▶ _Passage to read_:
►

A wide range of wines is made here, in two tiers. Roaring Meg is the entry level brand, but the wines are still fairly serious. The idea is to make more fruit forward wines with less structure, and because the yields can be a bit higher, they're competitively priced in an otherwise fairly expensive region. The Roaring Meg Pinot Noir, for example, is now Mount Difficulty's biggest selling wine, with 25 000 cases produced each year.

Pinot Noir is three-quarters of the production, but Mike reckons that the region is as much as 85% Pinot Noir. ‘What Sauvignon Blanc is to Marlborough, Pinot Noir is to Central Otago.’ Three vineyards are capable of making a single-vineyard Pinot Noir, but not every one does each year. These are Pipeclay Terrace, Target Gully and Long Gully.


The sluicings in Bannockburn, a relic of the 19th century gold mining

Chardonnay is made, but it is gradually being pulled out and replaced by Pinot Gris, which is New Zealand's fastest growing white variety. Some Chardonnay will be left, because winemakers enjoy working with it, but just 500 cases a year are made.

The Rieslings impress. 'We're huge Riesling fans, although the market hasn't quite caught up with our enthusiasm,' says Mike. I particularly like the way that a range of different Riesling styles are made, and they’re all interesting.

◄

▶ _Dataset_:

►

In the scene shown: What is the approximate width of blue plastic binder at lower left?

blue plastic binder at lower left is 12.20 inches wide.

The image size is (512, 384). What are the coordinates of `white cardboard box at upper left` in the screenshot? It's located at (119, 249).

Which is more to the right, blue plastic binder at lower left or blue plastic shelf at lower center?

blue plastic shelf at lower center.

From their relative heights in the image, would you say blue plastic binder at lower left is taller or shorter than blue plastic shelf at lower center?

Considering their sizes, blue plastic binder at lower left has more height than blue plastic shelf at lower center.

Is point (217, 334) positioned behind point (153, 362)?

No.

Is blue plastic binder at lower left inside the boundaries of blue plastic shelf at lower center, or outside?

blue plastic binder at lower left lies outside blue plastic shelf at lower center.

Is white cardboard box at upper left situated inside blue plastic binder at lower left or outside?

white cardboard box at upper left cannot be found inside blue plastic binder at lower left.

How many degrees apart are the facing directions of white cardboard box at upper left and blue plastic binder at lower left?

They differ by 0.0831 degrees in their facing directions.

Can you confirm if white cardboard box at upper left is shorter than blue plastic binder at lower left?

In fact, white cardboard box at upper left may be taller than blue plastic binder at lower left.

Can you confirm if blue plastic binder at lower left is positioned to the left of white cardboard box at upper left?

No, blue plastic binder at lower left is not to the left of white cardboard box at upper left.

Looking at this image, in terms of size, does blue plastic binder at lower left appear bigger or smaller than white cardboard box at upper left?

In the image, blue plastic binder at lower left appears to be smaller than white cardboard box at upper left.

◄

▶ _Job 1_:
Rewrite the winery passage, starting with "Pinot Noir is three-quarters" and going on through "they’re all interesting.", changing "Chardonnay" to "Viognier".
▶ _Job 2_:
According to the winery passage, how many cases of the Roaring Meg Pinot Noir are produced each year?
Answer using only the winery passage, not the entries.

▶ _Expected answer 1_:
Pinot Noir is three-quarters of the production, but Mike reckons that the region is as much as 85% Pinot Noir. ‘What Sauvignon Blanc is to Marlborough, Pinot Noir is to Central Otago.’ Three vineyards are capable of making a single-vineyard Pinot Noir, but not every one does each year. These are Pipeclay Terrace, Target Gully and Long Gully.


The sluicings in Bannockburn, a relic of the 19th century gold mining

Viognier is made, but it is gradually being pulled out and replaced by Pinot Gris, which is New Zealand's fastest growing white variety. Some Viognier will be left, because winemakers enjoy working with it, but just 500 cases a year are made.

The Rieslings impress. 'We're huge Riesling fans, although the market hasn't quite caught up with our enthusiasm,' says Mike. I particularly like the way that a range of different Riesling styles are made, and they’re all interesting.

▶ _Expected answer 2_:
25 000 cases.